Other times I just want massive storage and don't care that much about performance.
But, presumably, you still care about amazing reliability, effortless manageability, snapshots, or some other unique attribute of the NetApp; unless one or more of 'em are important, it seems to me like the way to go would be to get handful of cheap PC chassis', a short stack of cheap EIDE RAID controllers, and a large pile of the $250/each 80GB EIDE drives.
-Bennett
On Mon, 8 Jan 2001, Bennett Todd wrote:
But, presumably, you still care about amazing reliability, effortless manageability, snapshots, or some other unique attribute of the NetApp;
Precisely... we still need the reliability, the near-zero maintenance, the ability to centralize our backups, the capability for sharing out the data to both NFS and CIFS clients, the ability to arbitrarily create "filesystems" and instantly resize them up or down, etc. OTOH, we don't need 15000 ops/sec to write out log files. 72GB drives are great for this situation.
unless one or more of 'em are important, it seems to me like the way to go would be to get handful of cheap PC chassis', a short stack of cheap EIDE RAID controllers, and a large pile of the $250/each 80GB EIDE drives.
We have two applications that don't make economic sense for us to put on Netapps: our backup staging servers and our news servers. Both of those use 50GB and 72GB SCSI JBOD... probably about US$15K per terabyte, but still very fast and very reliable. I'd rather not have any IDE drives in my servers if I can help it (and Sun is foiling that plan with their IDE CD-ROM's!) ;-)
2001-01-08-13:23:12 Brian Tao:
Both of those use 50GB and 72GB SCSI JBOD... probably about US$15K per terabyte, but still very fast and very reliable.
Hmm. JBOD can be "very reliable", it all depends on you getting lucky and getting a good batch of drives. But if all you want is fast and as reliable as your luck-of-the-drive-pick can get you, $15K/TB is kinda high; with the $250/80GB EIDE drives, on $50/4-channel RAID 0/1/0+1 controllers, run in pure striping for JBOD, a TB would be just 3 controllers full, $3000 for the drives, plus $150 for the controllers, plus however much you need to spend for the boxes to hold 12 drives. It's easy to find systems that will hold 4 drives comfortably for really cheap, so perhaps that's 3 boxes/TB, easy to assemble for $2k/ea, $6k/TB. And if you decide you want better reliability, go to RAID 0+1 for $12k/TB.
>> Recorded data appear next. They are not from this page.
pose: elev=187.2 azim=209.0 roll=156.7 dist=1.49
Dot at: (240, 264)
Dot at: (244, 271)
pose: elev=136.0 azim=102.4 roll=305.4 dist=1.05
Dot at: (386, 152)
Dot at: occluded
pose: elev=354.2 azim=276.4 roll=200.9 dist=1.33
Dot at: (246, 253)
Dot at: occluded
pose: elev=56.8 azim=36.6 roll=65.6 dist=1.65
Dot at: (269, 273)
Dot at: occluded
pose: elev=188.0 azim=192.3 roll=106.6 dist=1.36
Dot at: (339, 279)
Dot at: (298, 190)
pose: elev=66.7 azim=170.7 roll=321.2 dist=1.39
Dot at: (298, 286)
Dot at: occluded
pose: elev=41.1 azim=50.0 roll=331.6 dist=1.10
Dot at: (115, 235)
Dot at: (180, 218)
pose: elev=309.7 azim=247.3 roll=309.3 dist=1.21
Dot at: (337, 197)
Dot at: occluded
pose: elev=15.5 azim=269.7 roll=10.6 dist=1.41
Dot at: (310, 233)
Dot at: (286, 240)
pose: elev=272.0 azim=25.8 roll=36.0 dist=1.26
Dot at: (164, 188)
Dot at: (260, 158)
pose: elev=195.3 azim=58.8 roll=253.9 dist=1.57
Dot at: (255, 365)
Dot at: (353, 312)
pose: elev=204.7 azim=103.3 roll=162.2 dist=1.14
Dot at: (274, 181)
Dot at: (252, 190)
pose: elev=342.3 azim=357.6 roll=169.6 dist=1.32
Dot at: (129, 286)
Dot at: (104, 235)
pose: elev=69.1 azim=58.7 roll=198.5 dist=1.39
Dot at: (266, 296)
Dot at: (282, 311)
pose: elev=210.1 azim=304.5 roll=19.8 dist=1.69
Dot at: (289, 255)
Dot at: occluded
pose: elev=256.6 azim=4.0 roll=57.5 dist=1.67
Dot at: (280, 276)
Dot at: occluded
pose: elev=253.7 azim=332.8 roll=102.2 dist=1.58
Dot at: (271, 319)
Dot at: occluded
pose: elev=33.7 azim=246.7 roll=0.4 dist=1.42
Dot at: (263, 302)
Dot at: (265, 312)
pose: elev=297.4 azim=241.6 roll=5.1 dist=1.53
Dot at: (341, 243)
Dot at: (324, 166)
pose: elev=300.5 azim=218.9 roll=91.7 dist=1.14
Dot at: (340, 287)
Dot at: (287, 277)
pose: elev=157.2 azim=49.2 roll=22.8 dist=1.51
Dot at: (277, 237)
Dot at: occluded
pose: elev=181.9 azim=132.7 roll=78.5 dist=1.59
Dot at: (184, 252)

I'd rather not have any IDE drives in my servers if I can help it (and Sun is foiling that plan with their IDE CD-ROM's!) ;-)
I dunno, I've long built systems with nothing but SCSI, but I think these new drives re-open the question anyway for cases where performance is simply not a concern. Sure, they'll be slow, but if speed doesn't matter, and you can do RAID 0+1 with hardware raid controllers for less than the cost of JBOD using SCSI, I think I'd probably build the boxes with EIDE.
Please everyone, before you climb all over me and pound me to a pulp, note that I'm not advocating such homebrew hacks as an alternative to the Netapp. The discussion seems to me to be marginally relevant on the toasters list just because it's good to periodically stick your head up and peer around at the whole surrounding landscape, to see where you lie on it. But there's little overlap between Netapps (medium expensive, but breathtakingly fast, reliable, and effortless to administer, maintain, and back up) and this sort of homebrew disk farm (really really cheap, not especially fast, more or less reliable depending on whether you mirror and the quality of pieces you get, very very manual and systems admin intensive to set up and maintain).
Of course, the downsides to the cheap solution, which define Netapp's singular franchize, aren't guaranteed to remain in place forever, but they certainly apply today.